A mesma maratona é enfrentada pela dona-de-casa Josi Cler e o marido. Moradores do Jardim Paris, também na Zona Norte e na divisa com a Zona Rural, eles se mudaram de um bairro com mais estrutura para o novo conjunto habitacional por falta de condições de comprar um imóvel numa área mais próxima. ''Aqui não tem posto de saúde, escola. Para fazer qualquer coisa, temos que caminhar por meia hora até o Vivi Xavier'', contou.

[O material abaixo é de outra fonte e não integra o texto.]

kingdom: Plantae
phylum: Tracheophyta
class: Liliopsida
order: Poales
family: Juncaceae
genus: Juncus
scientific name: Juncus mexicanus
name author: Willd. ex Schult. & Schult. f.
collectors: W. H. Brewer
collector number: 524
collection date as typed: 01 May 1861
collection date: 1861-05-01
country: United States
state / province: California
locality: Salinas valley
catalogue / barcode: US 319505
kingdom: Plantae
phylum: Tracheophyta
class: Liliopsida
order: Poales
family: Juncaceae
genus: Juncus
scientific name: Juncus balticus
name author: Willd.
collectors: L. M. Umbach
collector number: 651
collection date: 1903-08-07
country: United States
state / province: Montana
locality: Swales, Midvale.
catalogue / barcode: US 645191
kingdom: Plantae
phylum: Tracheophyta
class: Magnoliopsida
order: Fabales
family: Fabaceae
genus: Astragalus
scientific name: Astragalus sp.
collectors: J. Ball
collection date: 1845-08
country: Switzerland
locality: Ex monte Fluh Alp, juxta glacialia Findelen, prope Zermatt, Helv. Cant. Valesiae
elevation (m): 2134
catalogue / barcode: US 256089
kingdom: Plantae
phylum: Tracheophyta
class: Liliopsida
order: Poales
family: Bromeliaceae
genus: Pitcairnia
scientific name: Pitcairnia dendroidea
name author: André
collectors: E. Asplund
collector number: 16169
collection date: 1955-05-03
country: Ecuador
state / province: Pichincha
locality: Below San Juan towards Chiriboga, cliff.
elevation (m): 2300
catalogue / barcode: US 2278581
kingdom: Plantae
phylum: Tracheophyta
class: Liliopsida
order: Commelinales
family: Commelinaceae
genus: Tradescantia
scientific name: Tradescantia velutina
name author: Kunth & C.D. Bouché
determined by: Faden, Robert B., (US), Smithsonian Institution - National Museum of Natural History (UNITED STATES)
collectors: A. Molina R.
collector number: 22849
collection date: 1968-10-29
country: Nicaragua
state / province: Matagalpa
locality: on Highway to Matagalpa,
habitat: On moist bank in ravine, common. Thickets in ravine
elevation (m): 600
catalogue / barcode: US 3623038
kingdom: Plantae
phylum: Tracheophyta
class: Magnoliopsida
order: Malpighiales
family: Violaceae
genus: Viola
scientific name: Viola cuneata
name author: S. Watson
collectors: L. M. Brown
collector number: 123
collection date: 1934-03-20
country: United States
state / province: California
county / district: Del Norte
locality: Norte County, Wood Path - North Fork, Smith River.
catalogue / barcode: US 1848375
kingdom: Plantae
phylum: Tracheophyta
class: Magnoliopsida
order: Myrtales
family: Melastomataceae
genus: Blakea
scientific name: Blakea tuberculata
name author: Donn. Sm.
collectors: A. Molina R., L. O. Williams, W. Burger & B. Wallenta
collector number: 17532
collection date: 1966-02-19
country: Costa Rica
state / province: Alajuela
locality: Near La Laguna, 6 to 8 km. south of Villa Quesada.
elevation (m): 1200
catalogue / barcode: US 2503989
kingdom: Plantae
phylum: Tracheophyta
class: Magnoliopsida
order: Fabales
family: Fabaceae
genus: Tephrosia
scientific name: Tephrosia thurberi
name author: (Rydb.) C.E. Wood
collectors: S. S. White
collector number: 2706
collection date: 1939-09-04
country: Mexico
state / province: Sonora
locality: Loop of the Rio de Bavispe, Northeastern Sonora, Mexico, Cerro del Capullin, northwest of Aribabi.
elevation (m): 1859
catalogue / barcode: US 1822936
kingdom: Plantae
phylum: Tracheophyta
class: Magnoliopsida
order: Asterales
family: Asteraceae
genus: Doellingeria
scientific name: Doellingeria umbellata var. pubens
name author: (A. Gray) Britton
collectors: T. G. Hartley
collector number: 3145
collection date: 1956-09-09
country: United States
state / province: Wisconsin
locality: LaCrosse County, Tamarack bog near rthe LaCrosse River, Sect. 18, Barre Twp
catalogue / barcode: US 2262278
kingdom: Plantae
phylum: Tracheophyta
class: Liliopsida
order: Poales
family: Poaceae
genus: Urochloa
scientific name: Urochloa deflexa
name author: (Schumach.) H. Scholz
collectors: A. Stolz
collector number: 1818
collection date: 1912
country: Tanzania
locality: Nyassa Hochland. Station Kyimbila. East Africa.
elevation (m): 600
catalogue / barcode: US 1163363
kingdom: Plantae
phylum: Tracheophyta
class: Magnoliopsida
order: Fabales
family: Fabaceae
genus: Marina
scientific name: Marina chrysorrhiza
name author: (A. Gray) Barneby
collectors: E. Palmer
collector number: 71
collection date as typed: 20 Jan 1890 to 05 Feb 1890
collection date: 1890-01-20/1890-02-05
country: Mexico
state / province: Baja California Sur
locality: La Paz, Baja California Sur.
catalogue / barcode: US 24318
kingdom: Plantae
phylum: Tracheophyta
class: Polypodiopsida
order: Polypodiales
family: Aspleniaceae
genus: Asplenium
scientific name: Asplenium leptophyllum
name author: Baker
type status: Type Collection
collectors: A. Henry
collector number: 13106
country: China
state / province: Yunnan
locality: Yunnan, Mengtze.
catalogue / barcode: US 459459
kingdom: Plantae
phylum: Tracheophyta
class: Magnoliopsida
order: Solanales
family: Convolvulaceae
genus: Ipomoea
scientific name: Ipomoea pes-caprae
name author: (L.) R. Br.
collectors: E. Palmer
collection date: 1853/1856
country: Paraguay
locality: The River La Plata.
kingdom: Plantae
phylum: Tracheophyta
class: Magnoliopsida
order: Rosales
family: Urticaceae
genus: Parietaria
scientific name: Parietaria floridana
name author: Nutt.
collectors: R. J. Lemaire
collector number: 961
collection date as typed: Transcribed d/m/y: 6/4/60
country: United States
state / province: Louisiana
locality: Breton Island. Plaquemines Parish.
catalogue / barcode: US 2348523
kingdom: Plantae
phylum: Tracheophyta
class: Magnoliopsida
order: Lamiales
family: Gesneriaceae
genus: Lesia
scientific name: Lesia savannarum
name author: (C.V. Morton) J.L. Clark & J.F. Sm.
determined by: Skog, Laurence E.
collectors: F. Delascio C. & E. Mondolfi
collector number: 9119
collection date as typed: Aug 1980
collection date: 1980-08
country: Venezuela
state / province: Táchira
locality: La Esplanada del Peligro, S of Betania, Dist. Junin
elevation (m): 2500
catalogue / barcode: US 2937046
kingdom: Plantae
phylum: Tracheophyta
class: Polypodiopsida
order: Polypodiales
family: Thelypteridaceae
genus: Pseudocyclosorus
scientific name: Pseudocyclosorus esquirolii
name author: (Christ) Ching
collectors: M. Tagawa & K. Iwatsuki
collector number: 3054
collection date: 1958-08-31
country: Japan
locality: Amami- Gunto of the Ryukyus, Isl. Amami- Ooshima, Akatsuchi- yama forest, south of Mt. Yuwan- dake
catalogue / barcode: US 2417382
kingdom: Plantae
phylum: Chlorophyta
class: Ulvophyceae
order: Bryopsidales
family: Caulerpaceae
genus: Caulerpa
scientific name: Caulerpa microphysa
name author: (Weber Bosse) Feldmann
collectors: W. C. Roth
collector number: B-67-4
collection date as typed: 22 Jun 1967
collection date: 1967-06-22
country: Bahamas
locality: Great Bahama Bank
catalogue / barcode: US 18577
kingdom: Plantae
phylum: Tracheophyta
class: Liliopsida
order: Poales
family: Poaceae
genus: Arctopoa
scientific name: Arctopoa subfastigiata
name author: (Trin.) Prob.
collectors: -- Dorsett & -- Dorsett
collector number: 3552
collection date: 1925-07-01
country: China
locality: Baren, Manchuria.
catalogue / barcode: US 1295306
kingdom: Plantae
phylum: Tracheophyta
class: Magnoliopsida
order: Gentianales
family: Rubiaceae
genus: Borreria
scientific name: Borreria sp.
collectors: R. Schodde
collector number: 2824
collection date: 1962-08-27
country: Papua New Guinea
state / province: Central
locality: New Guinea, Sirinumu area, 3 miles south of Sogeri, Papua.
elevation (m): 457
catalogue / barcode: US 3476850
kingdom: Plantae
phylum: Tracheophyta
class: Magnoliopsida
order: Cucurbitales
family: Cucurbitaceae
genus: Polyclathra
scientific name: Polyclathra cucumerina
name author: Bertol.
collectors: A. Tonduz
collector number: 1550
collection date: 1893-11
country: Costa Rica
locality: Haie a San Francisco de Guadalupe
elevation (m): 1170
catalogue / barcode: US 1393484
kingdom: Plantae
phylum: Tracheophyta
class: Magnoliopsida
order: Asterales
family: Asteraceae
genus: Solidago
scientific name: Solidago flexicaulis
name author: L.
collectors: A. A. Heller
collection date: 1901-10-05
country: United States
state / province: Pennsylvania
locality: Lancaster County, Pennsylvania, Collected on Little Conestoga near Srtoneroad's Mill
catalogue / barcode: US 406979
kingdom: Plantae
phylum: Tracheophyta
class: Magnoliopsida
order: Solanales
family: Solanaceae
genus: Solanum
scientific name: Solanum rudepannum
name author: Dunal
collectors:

O marido dela, que trabalha em uma grande construtora de prédios alto padrão, sai de casa diariamente às 5h50 para chegar na obra às 7h30. ''É claro que eu também queria morar nos prédios que meu marido constrói, mas só pudemos financiar aqui. De qualquer forma, é melhor que pagar aluguel'', afirmou.
O vendedor Vanderlei Rodrigues Nunes mora em uma área mais valorizada do Jardim Primavera e, depois de ter passado pelo Jardim Paris, está satisfeito com o novo bairro apesar da distância. Para solucionar a logística de deixar o filho na casa da sogra e a esposa no trabalho próximo ao Shopping Catuaí, ele utiliza uma moto. ''De ônibus seria impossível.''(C. A.)